4. The camera parameter calculation device according to claim 1, wherein the camera parameter calculation part uses, as the objective function, a sum of the distance differences between the walk straight line and the camera sightline straight lines.
5. The camera parameter calculation device according to claim 1, wherein the camera parameter calculation part uses, as the objective function, a sum of respective squares of the distance differences between the walk straight line and the camera sightline straight lines.
6. The camera parameter calculation device according to claim 1, further comprising a determination part that determines, on the basis of the time-series feature points calculated by the feature point calculation part, whether the user walks straight, wherein
the camera parameter calculation part calculates the camera parameter when the user is determined to walk straight.
7. The camera parameter calculation device according to claim 1, wherein the feature point calculation part calculates respective polynomial trendlines for x-coordinates and y-coordinates of the time-series feature points on the basis of the image coordinates of the calculated time-series feature points, and corrects a value on each of an x-coordinate and a y-coordinate of each of the time-series feature points by using the calculated polynomial trendlines for the x-coordinates and the y-coordinates.
8. The camera parameter calculation device according to claim 1, further comprising a setting storage part that stores a distortion parameter indicating a distortion of a lens of the camera in advance, wherein
the camera parameter calculation part uses the distortion parameter stored in the setting storage part as a part of the camera parameter to express the sightline vectors.
9. A camera parameter calculation method in a computer, comprising:
acquiring an image captured by a camera;
estimating, from time-series images having been acquired, time-series node coordinates each indicating an image coordinate of a node of a user;
calculating, on the basis of the estimated time-series node coordinates, time-series feature points each showing a reference position of a trunk of the user; and
calculating a camera parameter for transformation between an image coordinate system and a world coordinate system by minimizing an objective function based on respective distance differences between a walk straight line indicating a walking direction of the user and a plurality of camera sightline straight lines respectively agreeing with a plurality of vectors of the camera corresponding to image coordinates of the time-series feature points.

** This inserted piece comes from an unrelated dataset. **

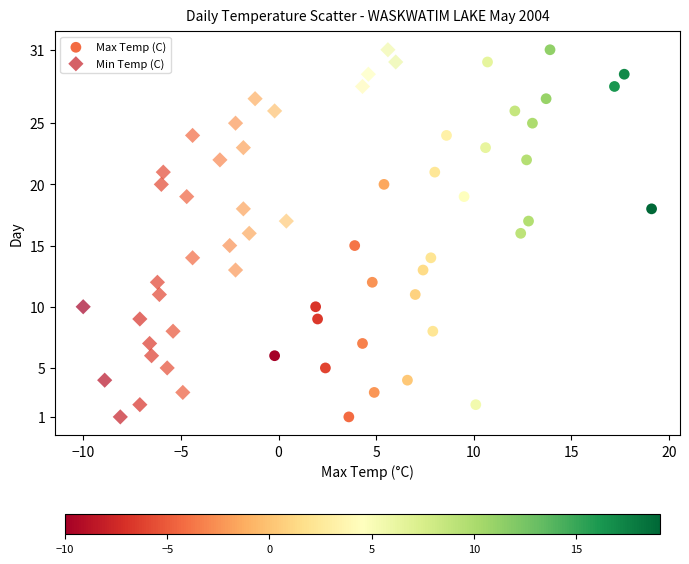

What are all the series names shown in the legend?

Max Temp (C), Min Temp (C)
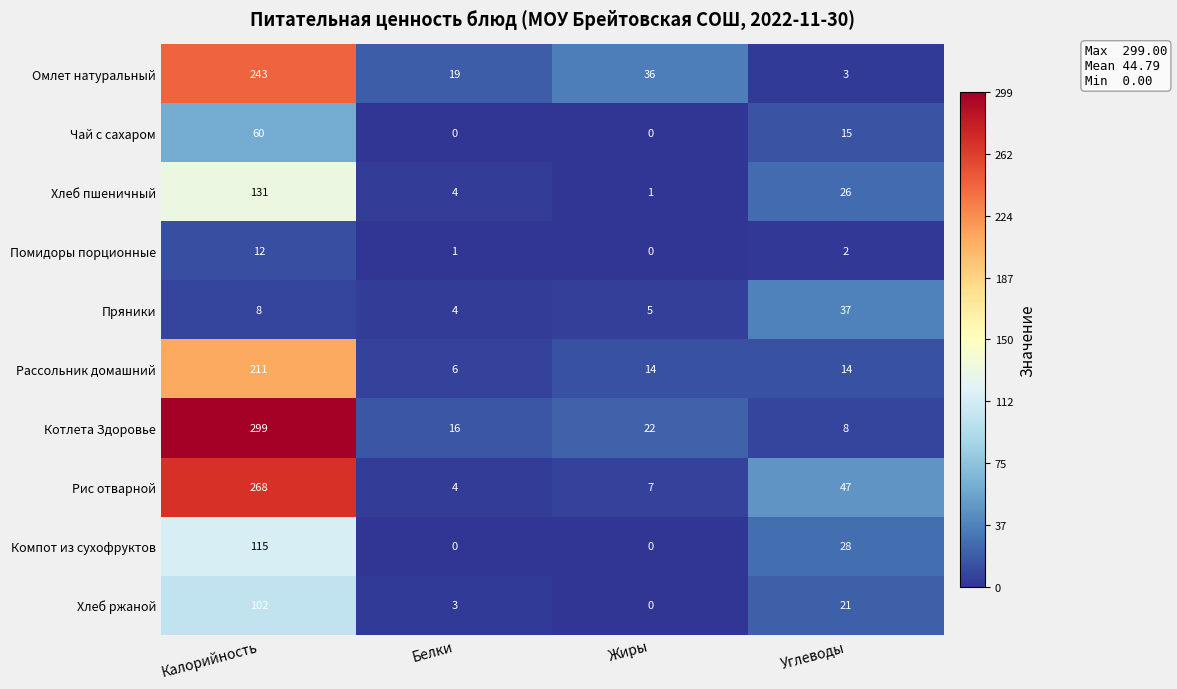

How many series are shown in this chart?

10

10. A non-transitory computer readable recording medium storing a camera parameter calculation program, comprising:
causing a computer to serve as:
an acquisition part that acquires an image captured by a camera;
an estimation part that estimates, from time-series images acquired by the acquisition part, time-series node coordinates each indicating an image coordinate of a node of a user;
a feature point calculation part that calculates, on the basis of the time-series node coordinates estimated by the estimation part, time-series feature points each showing a reference position of a trunk of the user; and
a camera parameter calculation part that calculates a camera parameter for transformation between an image coordinate system and a world coordinate system by minimizing an objective function based on respective distance differences between a walk straight line indicating a walking direction of the user and a plurality of camera sightline straight lines respectively agreeing with a plurality of sightline vectors of the camera corresponding to image coordinates of the time-series feature points.